El fin de la cobertura jurídica: Madrid planta cara al Gobierno Central
La tensión institucional entre la Comunidad de Madrid y el Ejecutivo de Pedro Sánchez ha escalado a un nuevo nivel técnico y legal. La administración autonómica ha notificado formalmente que no aceptará más traslados de menores inmigrantes no acompañados bajo las condiciones actuales. El argumento central es contundente: el mecanismo extraordinario de reubicación derivado del Real Decreto-ley 2/2025 ha perdido su validez jurídica al haber expirado los plazos legales establecidos en su redacción original.
Ana Dávila, consejera de Familia, Juventud y Asuntos Sociales, ha sido la encargada de trasladar este ultimátum al ministro Ángel Víctor Torres. Desde la región se advierte que cualquier movimiento de menores que se intente ejecutar a partir de ahora carecería de amparo legal, lo que situaría a la administración en una posición de indefensión jurídica y administrativa si continuase aceptando estas derivaciones sin un marco normativo vigente.
Denuncias de desarraigo: Traslados que rompen familias y proyectos de vida
Más allá de la batalla burocrática, Madrid ha puesto sobre la mesa una serie de irregularidades que afectan directamente a los derechos de los menores. Según el informe remitido al Ministerio, el sistema de traslados ejecutado hasta la fecha ha operado de forma unilateral, ignorando la situación personal de los jóvenes. Entre las situaciones más críticas detectadas por los servicios sociales madrileños se encuentran:
- Ruptura de vínculos fraternales: Se han documentado casos donde grupos de hermanos han sido separados y enviados a diferentes comunidades autónomas.
- Desconexión familiar: Traslado a Madrid de menores que ya contaban con parientes de referencia en otros puntos del territorio nacional, dificultando su reagrupación.

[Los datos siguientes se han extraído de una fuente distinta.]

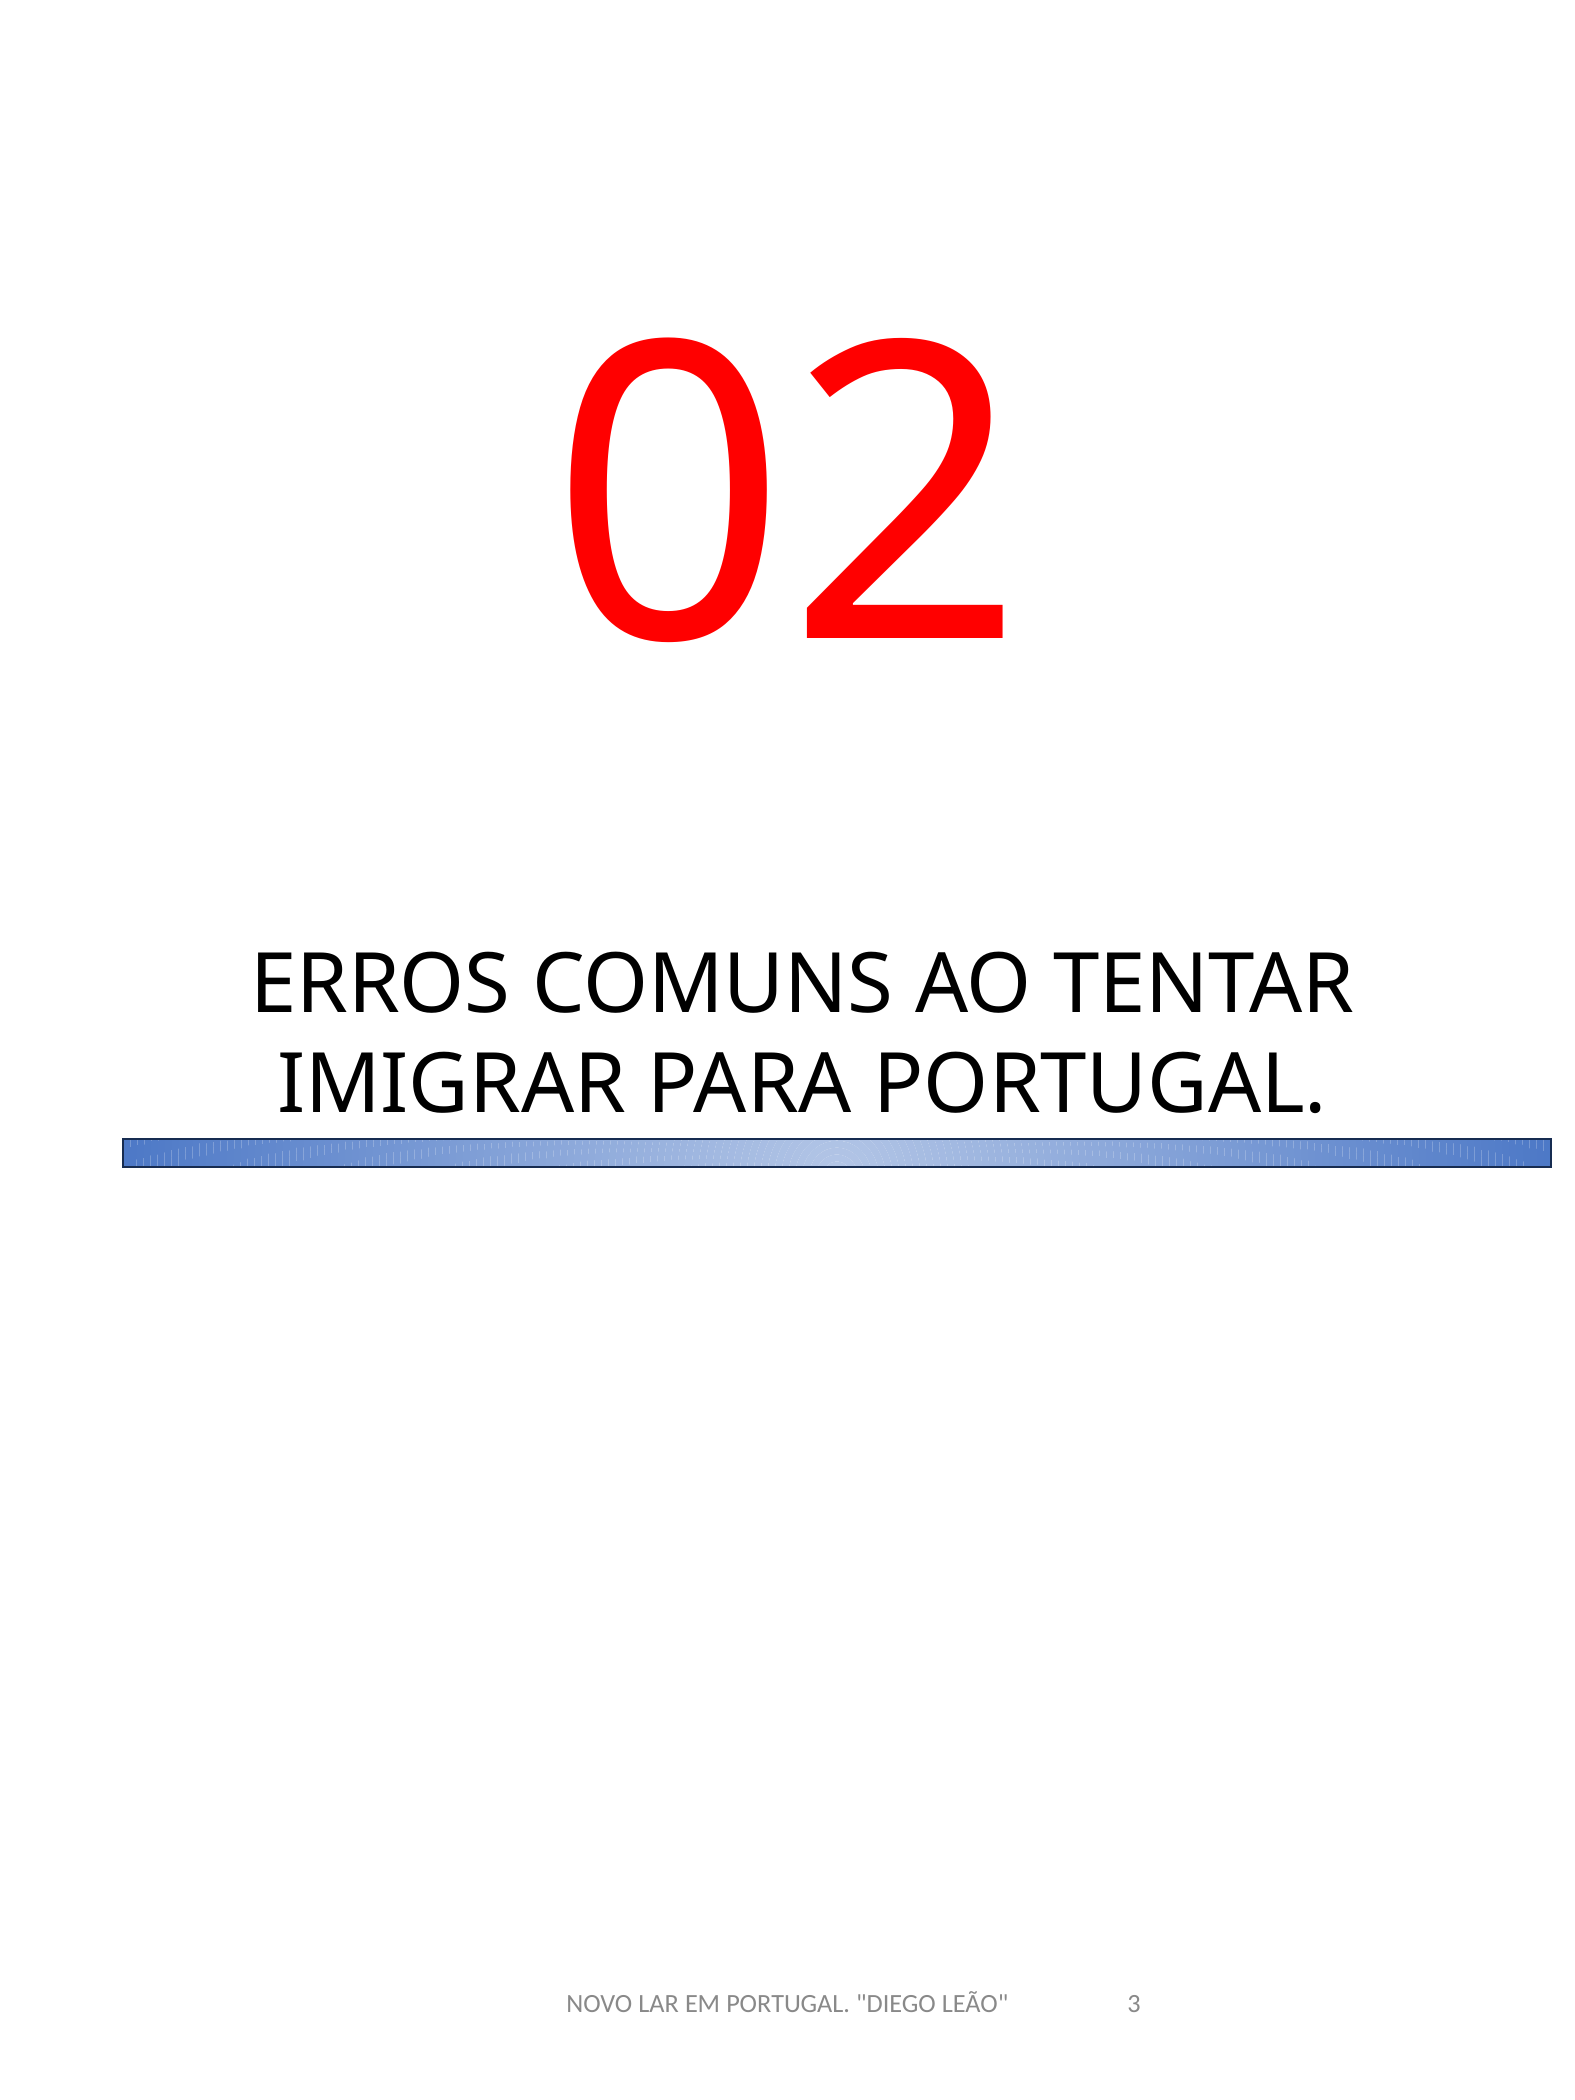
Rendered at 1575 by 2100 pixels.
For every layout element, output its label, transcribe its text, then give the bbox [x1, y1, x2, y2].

text_box 02 [58, 216, 1517, 734]
text_box [123, 1139, 1551, 1167]
text_box [1112, 1946, 1467, 2059]
text_box NOVO LAR EM PORTUGAL. "DIEGO LEÃO" [521, 1946, 1054, 2059]
text_box ERROS COMUNS AO TENTAR IMIGRAR PARA PORTUGAL. [88, 921, 1517, 1139]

- Interrupción de inserción laboral: Jóvenes que ya tenían un empleo o una red de apoyo en sus lugares de origen fueron movilizados, abocándolos de nuevo a una situación de vulnerabilidad extrema justo antes de alcanzar la mayoría de edad.

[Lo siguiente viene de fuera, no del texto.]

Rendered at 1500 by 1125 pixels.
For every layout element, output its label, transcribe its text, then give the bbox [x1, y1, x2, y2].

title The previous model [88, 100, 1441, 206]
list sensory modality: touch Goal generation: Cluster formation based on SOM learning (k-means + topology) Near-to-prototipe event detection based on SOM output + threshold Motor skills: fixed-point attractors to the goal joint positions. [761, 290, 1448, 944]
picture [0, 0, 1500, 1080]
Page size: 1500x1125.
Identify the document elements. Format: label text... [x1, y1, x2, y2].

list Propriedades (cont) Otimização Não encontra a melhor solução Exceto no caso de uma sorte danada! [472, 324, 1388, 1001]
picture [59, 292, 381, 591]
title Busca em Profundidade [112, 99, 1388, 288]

Estas prácticas, según la Consejería, demuestran que se ha priorizado el movimiento de personas por encima de la valoración individualizada y el interés superior del menor, que debería ser el eje central de cualquier política de protección.
Crítica a la gestión migratoria: De la inacción a la imposición
El Gobierno regional sostiene que la actual crisis es el resultado de una dejación de funciones por parte del Estado en sus competencias exclusivas, tales como la política exterior y el control de fronteras. Madrid acusa al gabinete de Sánchez de pasar de un silencio prolongado ante las alertas de las autonomías a una política de «imposición» que invade las competencias regionales en materia de protección a la infancia.
La postura de Madrid es clara: la solidaridad no puede ser un concepto vacío utilizado para justificar decisiones unilaterales. Se denuncia que el Gobierno de España solo ha actuado cuando los tribunales le han obligado, como ocurrió previamente con los menores solicitantes de asilo, mientras que las comunidades autónomas han tenido que estirar sus recursos al límite para gestionar una emergencia que no han provocado.
Advertencia de acciones legales inmediatas
La Comunidad de Madrid ha sido tajante en su conclusión. No se permitirán más iniciativas que pretendan prorrogar este sistema extraordinario de traslados fuera de los cauces legales ordinarios. En caso de que el Ejecutivo central intente forzar nuevas reubicaciones sin una base jurídica sólida y consensuada, la región activará todos los recursos judiciales necesarios para defender sus competencias.
Este conflicto marca un punto de inflexión en la gestión de la crisis migratoria en España, donde la falta de coordinación técnica y el agotamiento de los recursos asistenciales están forzando a las administraciones autonómicas a exigir un retorno estricto a la legalidad y a la planificación estructural frente a la política de parches y decretos de urgencia.